The abortion doctor has on her blue hospital scrubs, the single mom has hair that has not been washed in days and the garbage collector smells like spoiled meat. The addict cannot seem to find his mouth with a spoon. But none of this raises much ire. The heartbreaker is Jesus, sitting there as if everything is simply fine. Doesn’t he know what kind of message he is sending?
“Why does your teacher eat with tax collectors and sinners?”
Which table would you be eating at?
In Matthew’s house that day, Jesus reacts to the religious people complaining about his dinner partners. “Those who are well have no need for physicians, but those who are sick.” Well nobody had been talking about doctors or sick people until Jesus brought it up. “Go and learn what this means.”
Jesus went on, “I desire mercy not sacrifice.” Mercy, as Jesus calls for it is more than keeping the rules of religious ritual by some kind of sacrifice — like not eating pork. Mercy is true compassion. Jesus says if you do not have mercy and compassion for others, then all the rituals in the world will not bring you closer to God.
Then, he concludes by saying, “For I have come to call not the righteous but sinners.” Righteousness means a right relation with God. Mercy is right relation with our neighbor. These combined are critically important for Jesus.

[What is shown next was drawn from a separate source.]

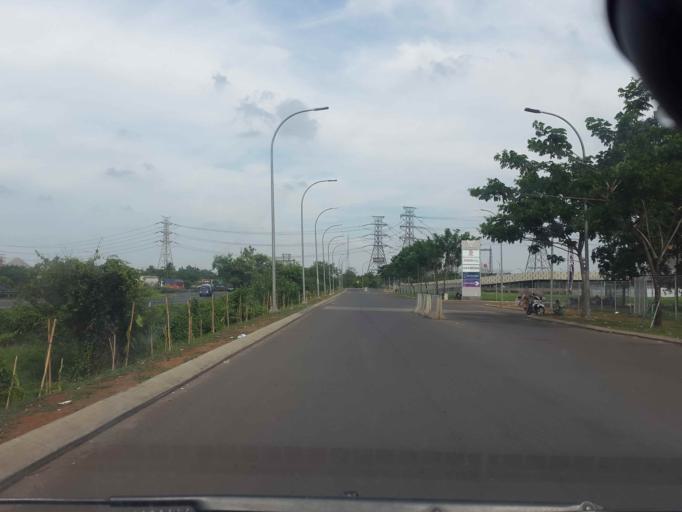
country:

Jesus called Matthew. He got up immediately and then a dinner gathering became a controversial and divine revealing event. But it is clear there is no arguing that Jesus is all about hanging out with the wrong people. Being in right relationship with him means not letting the rules get in the way of including people at the table.
Rather, righteousness is giving up the idea that we can love God and despise each other. We simply cannot, no matter how wrong any of us has been. The only way to work out our relationship with God is to work out our relationship with each other.